It's soon to be 2023. Most couples can't afford to raise a family on one income anymore. That's the reality today.


----------



## JohnPBailey (23 d ago)

Tested_by_stress said:


> It's soon to be 2023. Most couples can't afford to raise a family on one income anymore. That's the reality today.


Then they should try not raise children to begin with.


----------



## Tested_by_stress (Apr 1, 2021)

JohnPBailey said:


> Then they should try not raise children to begin with.


Aren't you a 58 year old bachelor?Exactly what would you know about raising kids? My mother was a SAHM but the times were very different.

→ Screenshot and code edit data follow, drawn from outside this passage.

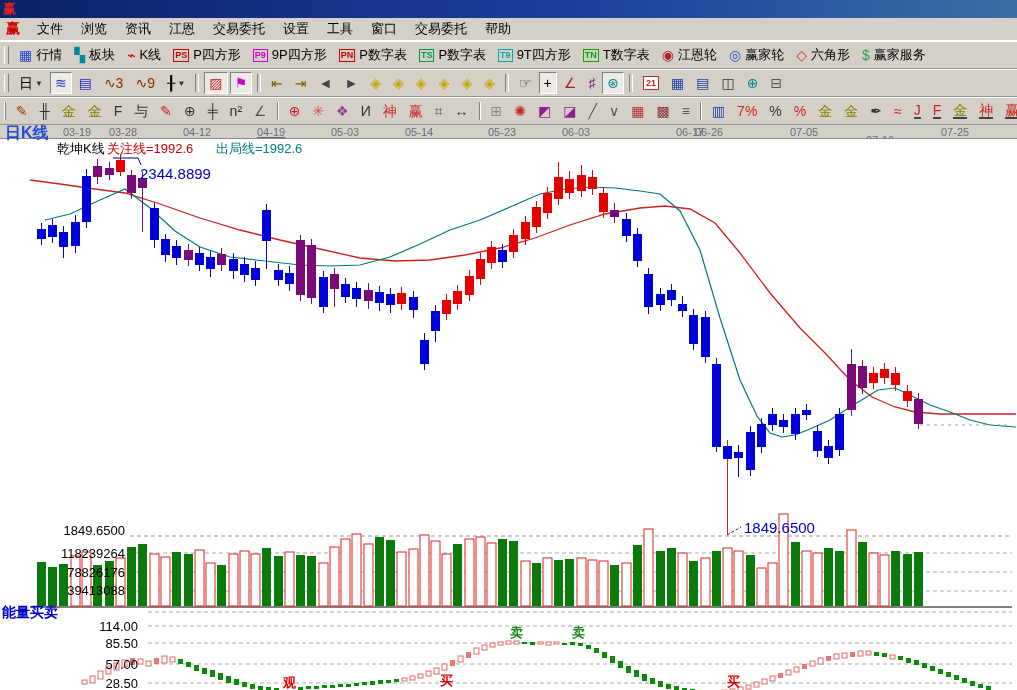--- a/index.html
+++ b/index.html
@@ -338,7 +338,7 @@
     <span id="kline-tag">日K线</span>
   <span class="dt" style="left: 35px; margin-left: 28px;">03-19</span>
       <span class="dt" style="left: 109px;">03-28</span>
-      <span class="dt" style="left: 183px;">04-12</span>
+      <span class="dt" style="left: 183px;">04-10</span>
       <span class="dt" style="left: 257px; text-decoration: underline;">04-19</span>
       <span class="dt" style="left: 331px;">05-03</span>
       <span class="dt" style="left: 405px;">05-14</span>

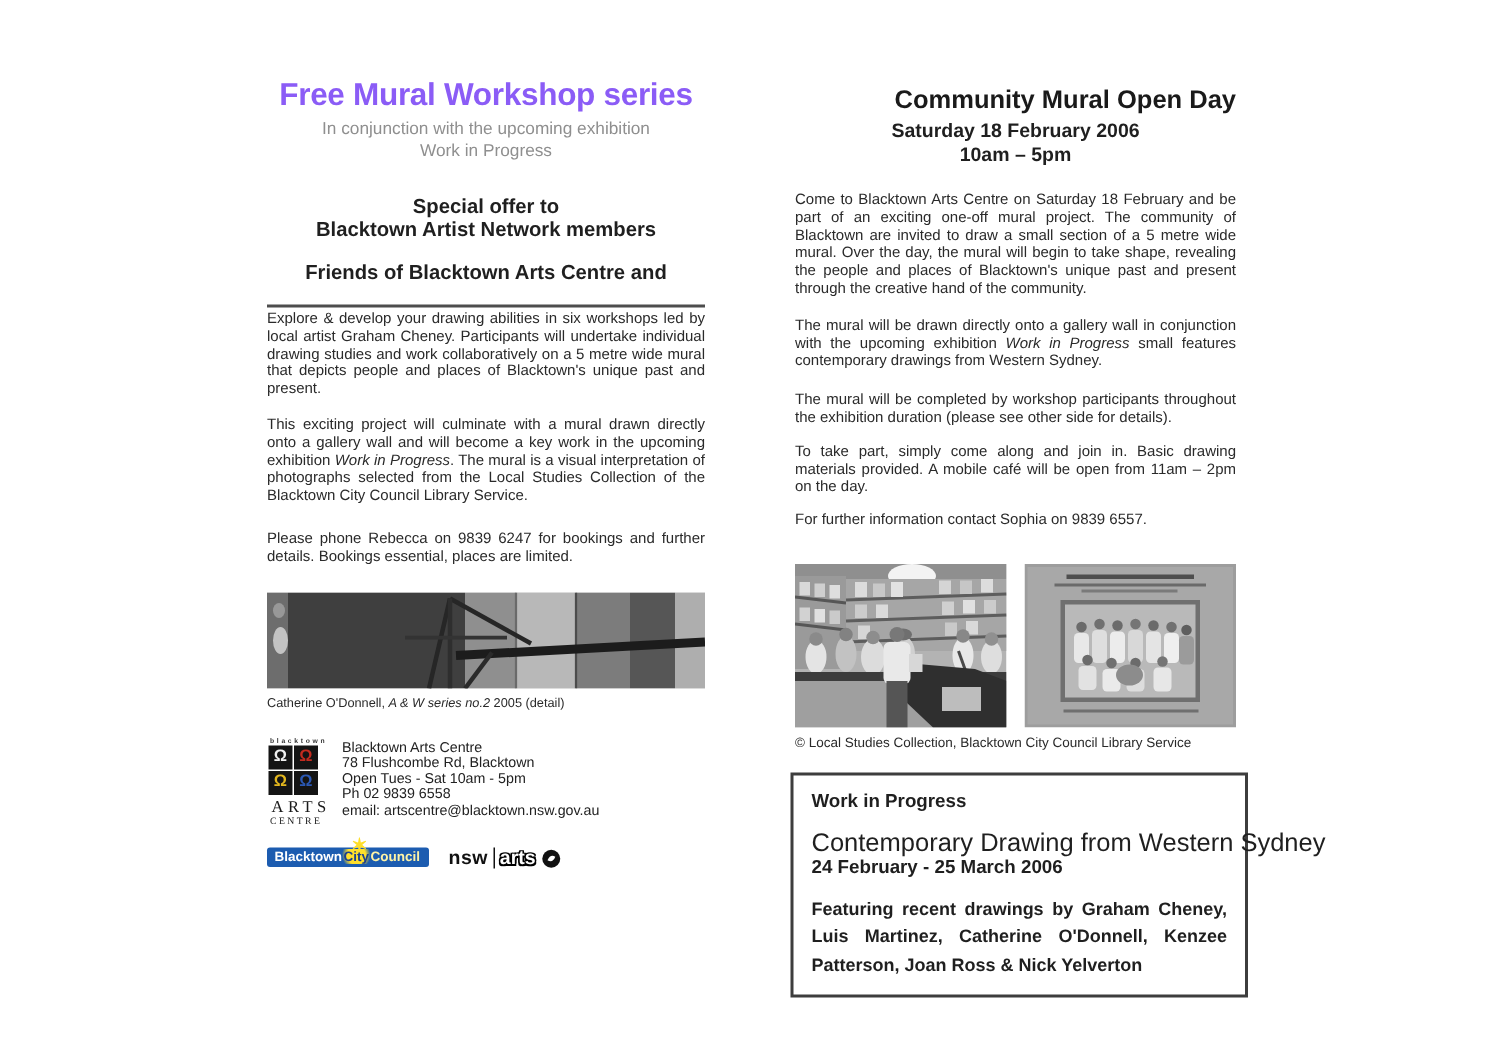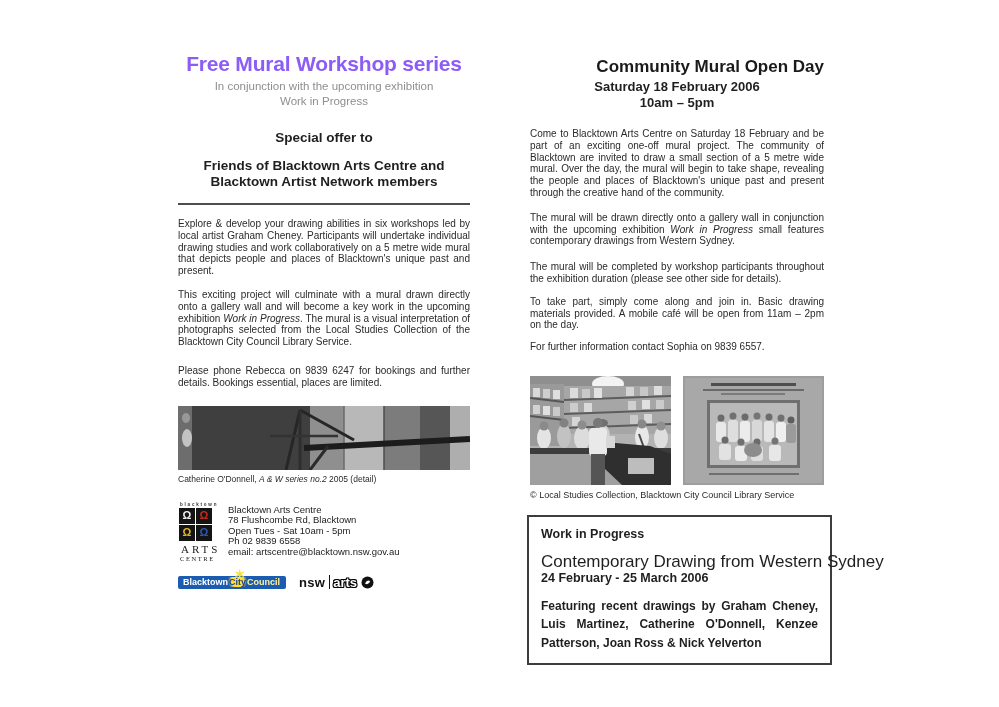--- a/index.html
+++ b/index.html
@@ -91,8 +91,8 @@
     <div class="doc-subtitle">Work in Progress</div>
 
     <div class="offer-heading">Special offer to</div>
+    <div class="offer-line">Blacktown Artist Network members</div>
     <div class="offer-line first">Friends of Blacktown Arts Centre and</div>
-    <div class="offer-line">Blacktown Artist Network members</div>
 
     <hr class="rule">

The gap between income and expense has widened significantly over the past few decades.


----------



## JohnPBailey (23 d ago)

Tested_by_stress said:


> Aren't you a 58 year old bachelor?Exactly what would you know about raising kids? My mother was a SAHM but the times were very different. The gap between income and expense has widened significantly over the past few decades.


As I keep saying, my brother and I were children raised by two parents. A man and a woman. I know these things by observation. If the man of the house can't provide sufficiently for a nuclear family ALONE, don't even think about bringing any kids into the equation. If you are a man, you ARE NOT FIT for family life if you cannot pull the weight of a wife and any number of young ones. Any stupid idiot or lazy bum can put his thing into a woman and get her pregnant. So, if you are not worth much economically, don't even try. My father was worth something. He could consistently tow the rope of two kids, several family pets and a wife on his own quite well. My mother never worked a minute since my older brother came along. Why can't family women just be sastified as the housekeeper? If you are a woman interested in personal careers, just stay single and childless, please. Or, otherwise do the career thing after the children have all left home.


----------



## lifeistooshort (Mar 17, 2013)

Huh. I guess my grown sons should be bums.....but shockingly they are doing quite well and are thick as thieves with me.


----------



## JohnPBailey (23 d ago)

Well, some people get lucky. How are your sons doing, psychologically speaking? Other children might not do so well without a constant mother figure growing up.


----------



## UAArchangel (2 mo ago)

frenchpaddy said:


> 2 posts about the perfect family , what happens if daddy dies before the kid is born


We live in an imperfect world, where not everybody gets their childhood needs met. We see the results of this when we see fractured people, who were not made secure in their childhood.

Our goal, as a society should be to create the conditions where kids can get their needs met by their parents so they can grow and and not be fractured. Our inability to protect every child should not be a reason to encourage evety adult to fulfill their designated role.


----------